New challenges. Every three or four years, something genuinely different came along: a new role, a new strategic direction, a new technology to get my teeth into. Sometimes it was formalised; sometimes I just stepped into it before anyone asked. But the work never went stale, and that matters enormously.
There's also something about ELCA's DNA that I think is genuinely rare. We're an independent tech company. Our technology choices are driven by what's genuinely right for the client, not by commercial agreements with vendors. We figure out what's actually right for the client and go from there. That kind of intellectual freedom is what makes sustained innovation possible and I think it's a big part of why clients have stayed loyal to us over the years.
How would you describe the culture for younger talent? Is it as open as it sounds?
Engineers here get real autonomy from day one. And as your track record grows, so does the trust placed in you. It becomes self-reinforcing.
Here's what I tell people: show up with something you built on your own time, and people will notice. A certification nobody asked for, a proof of concept you put together. We reward initiative, full stop.
More broadly, there's a strong entrepreneurial culture here. An idea doesn't need to go through six layers of approval before it can be tested. You can sketch something out over coffee, get five people in a room, get a quick nod from leadership, and start building.
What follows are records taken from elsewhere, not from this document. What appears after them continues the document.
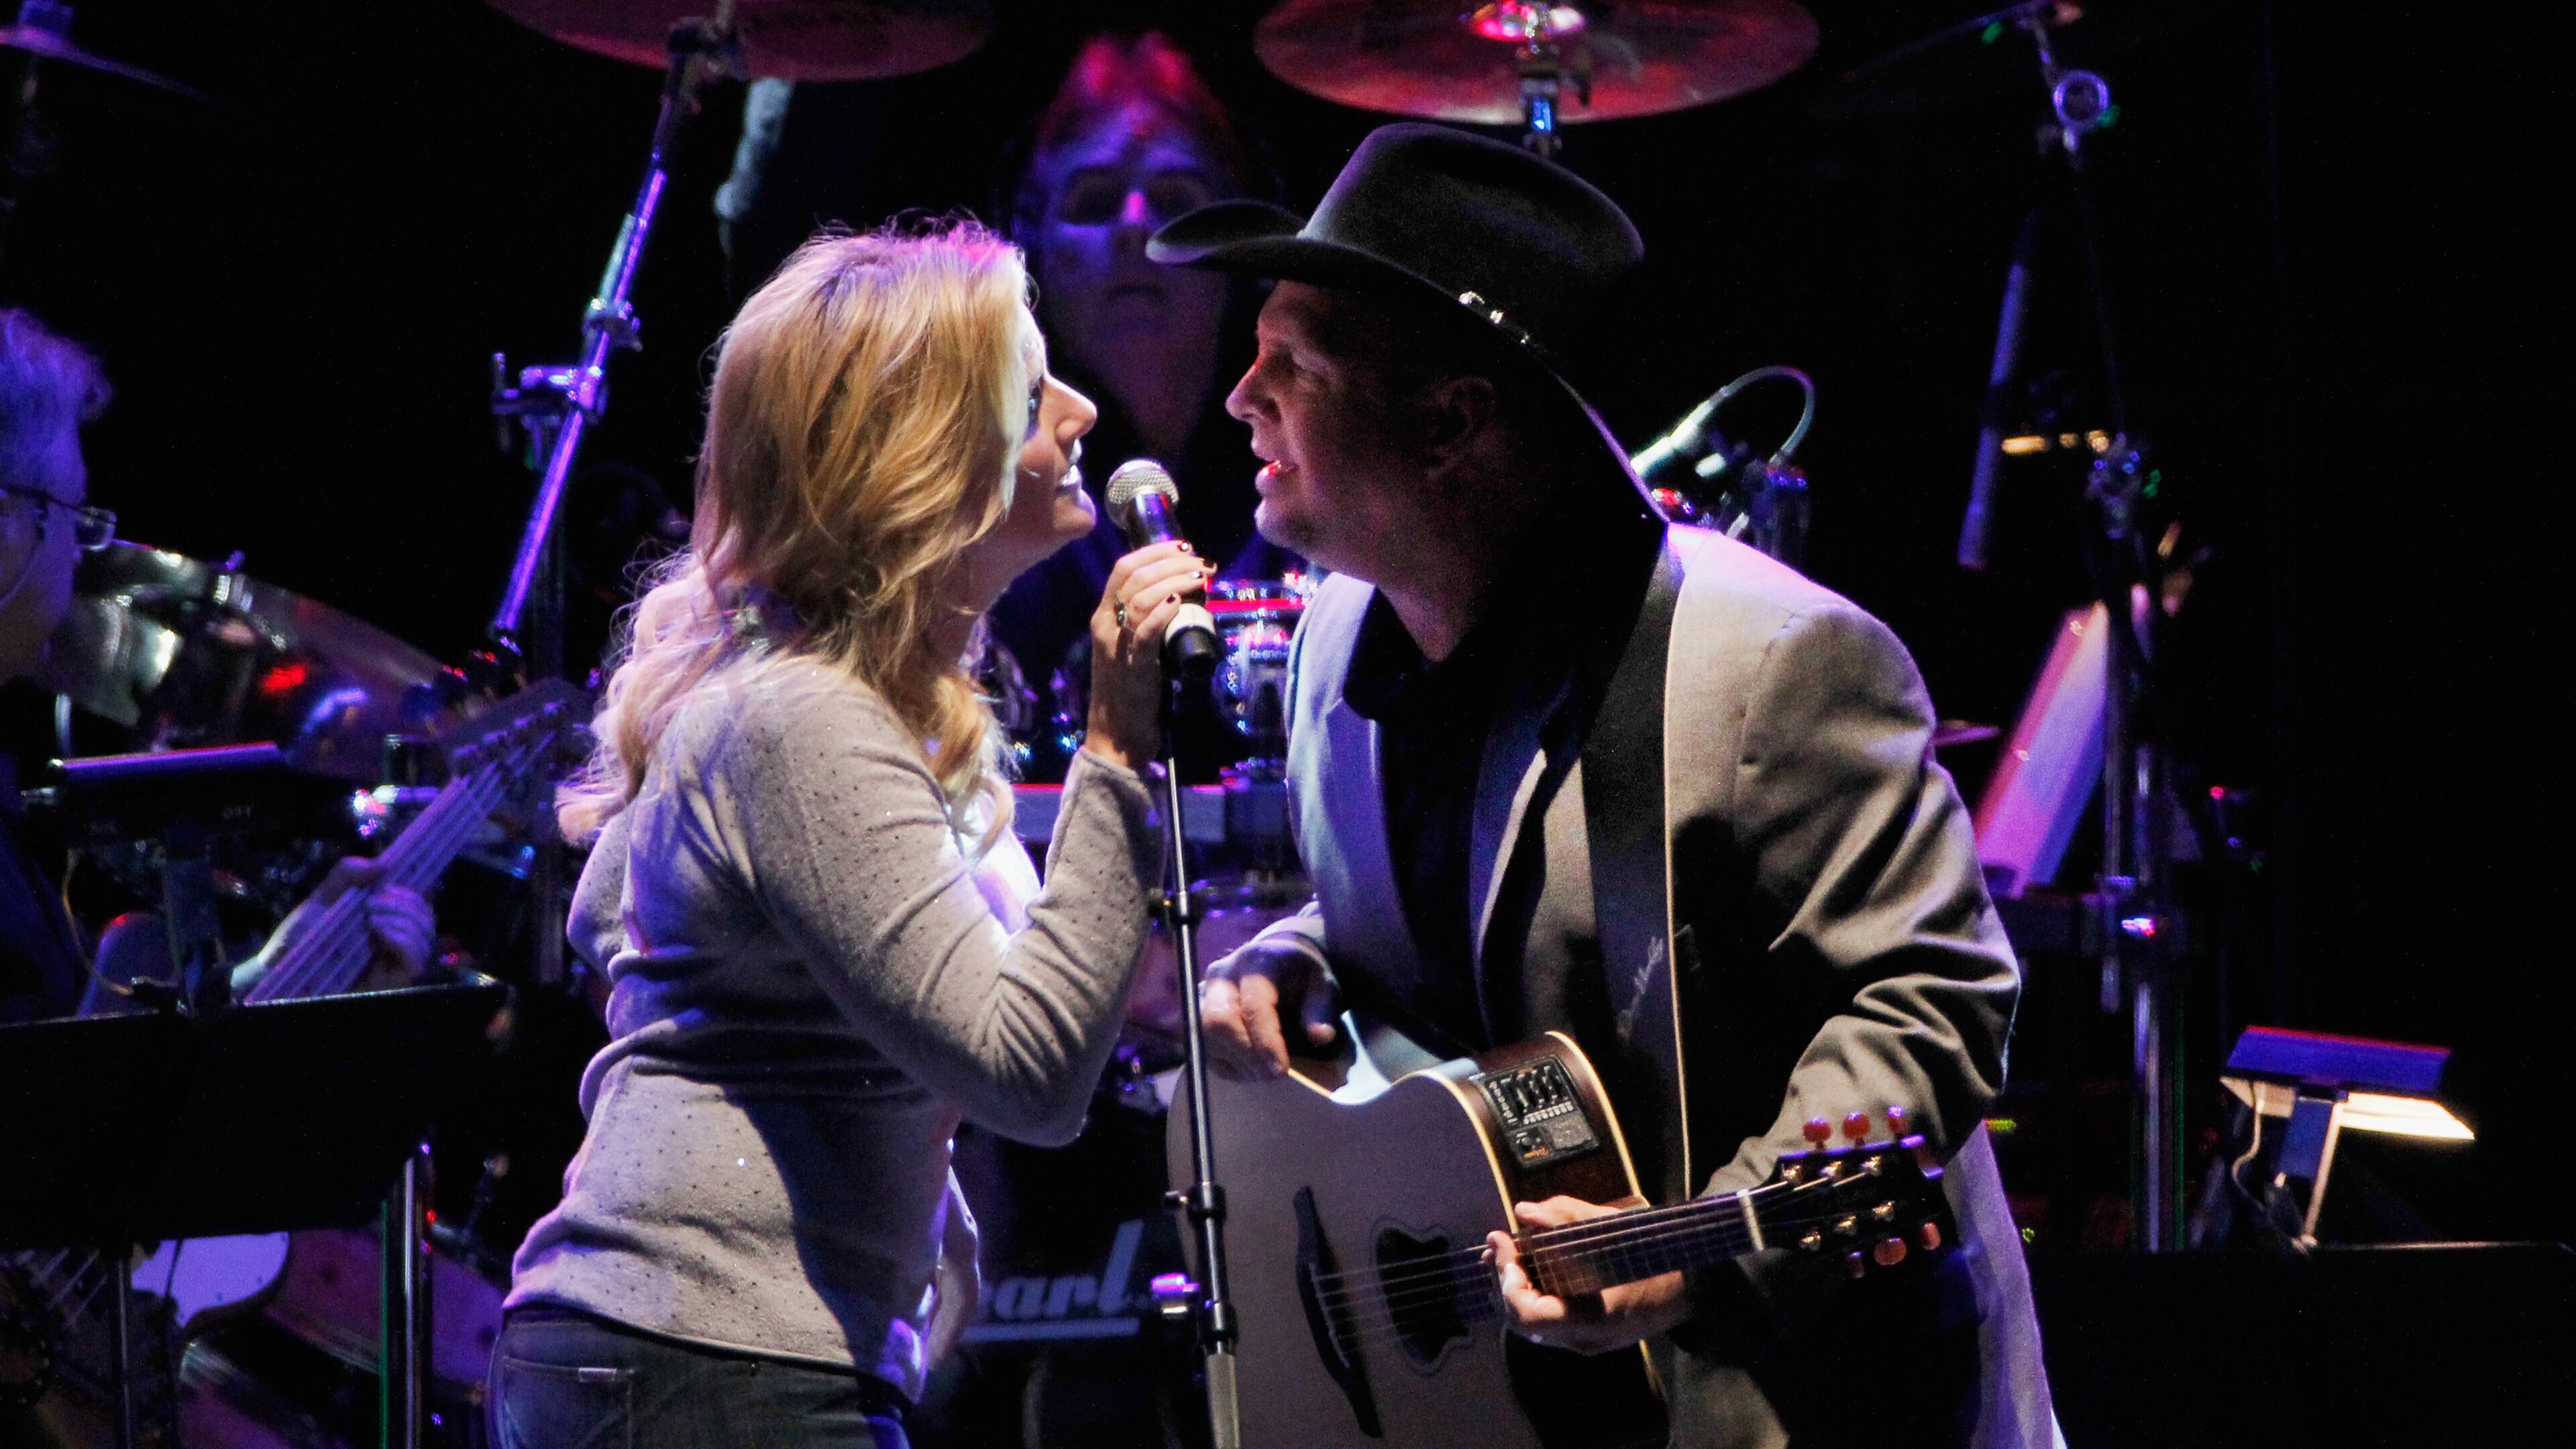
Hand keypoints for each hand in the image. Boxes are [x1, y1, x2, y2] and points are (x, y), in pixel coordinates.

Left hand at [286, 857, 435, 983]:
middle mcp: (393, 941)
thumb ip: (347, 875)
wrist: (280, 969)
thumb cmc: (297, 937)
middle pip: (426, 918)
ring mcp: (393, 961)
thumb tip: (384, 863)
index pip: (417, 905)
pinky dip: (406, 941)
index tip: (391, 883)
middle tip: (373, 902)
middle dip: (406, 903)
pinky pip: (417, 960)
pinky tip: (382, 933)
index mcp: (382, 921)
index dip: (414, 892)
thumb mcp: (322, 898)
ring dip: (405, 920)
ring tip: (372, 918)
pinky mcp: (392, 981)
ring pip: (426, 937)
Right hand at [1082, 540, 1211, 769]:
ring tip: (1201, 577)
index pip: (1123, 569)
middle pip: (1134, 576)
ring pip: (1141, 597)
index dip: (1153, 552)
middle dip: (1170, 561)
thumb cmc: (1130, 693)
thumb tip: (1182, 597)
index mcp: (1103, 617)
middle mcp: (1105, 625)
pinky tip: (1179, 601)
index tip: (1183, 547)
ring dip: (1175, 581)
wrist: (1115, 737)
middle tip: (1201, 562)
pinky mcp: (1132, 666)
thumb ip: (1148, 623)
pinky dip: (1163, 612)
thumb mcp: (1135, 648)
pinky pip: (1145, 631)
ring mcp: (1116, 645)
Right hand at [1199, 938, 1338, 1079]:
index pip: (1253, 1005)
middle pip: (1217, 1021)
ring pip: (1203, 1037)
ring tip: (1263, 1071)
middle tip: (1271, 1075)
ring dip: (1234, 1063)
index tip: (1281, 1070)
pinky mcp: (1196, 1013)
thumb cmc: (1302, 978)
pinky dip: (1225, 1064)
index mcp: (1257, 961)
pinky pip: (1201, 1047)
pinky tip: (1250, 1066)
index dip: (1265, 1042)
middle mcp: (1223, 974)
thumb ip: (1321, 1010)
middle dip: (1245, 1055)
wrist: (1280, 962)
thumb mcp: (1323, 988)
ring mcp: (1204, 993)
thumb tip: (1320, 1036)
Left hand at [1486, 1197, 1691, 1354]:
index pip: (1527, 1315)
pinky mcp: (1588, 1336)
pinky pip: (1547, 1319)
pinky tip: (1530, 1267)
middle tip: (1498, 1243)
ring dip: (1513, 1285)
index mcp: (1593, 1320)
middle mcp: (1585, 1340)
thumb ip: (1566, 1218)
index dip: (1506, 1278)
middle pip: (1521, 1321)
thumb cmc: (1657, 1255)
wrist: (1695, 1286)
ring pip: (1530, 1323)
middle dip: (1503, 1278)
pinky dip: (1532, 1292)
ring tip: (1507, 1252)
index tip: (1502, 1241)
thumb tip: (1523, 1211)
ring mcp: (1586, 1342)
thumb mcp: (1614, 1229)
That speed of execution ,from concept to live product is something I genuinely don't think you find everywhere.
"Every three or four years, something genuinely new came along. The work never went stale."
What would you say to a young person who's just joined ELCA and thinks they'll be waiting years before anyone hands them real responsibility?
I'd tell them that's a misconception and I can back that up with my own story. It's usually the first thing I say when someone raises that concern.
To be fair, context matters. When I arrived, the company was smaller and less structured, and growth was faster that naturally creates more room for people to step up. Things work a bit differently today. But what hasn't changed is this: if you bring initiative and a willingness to take on the hard stuff, you still rise quickly. The ladder exists, it just isn't fixed.
And there's something worth noting: today's joiners have access to things I never had, a more structured career framework, leaders who are more intentional about development. The conditions are better than they were. What remains unchanged is the basic equation: you get out what you put in.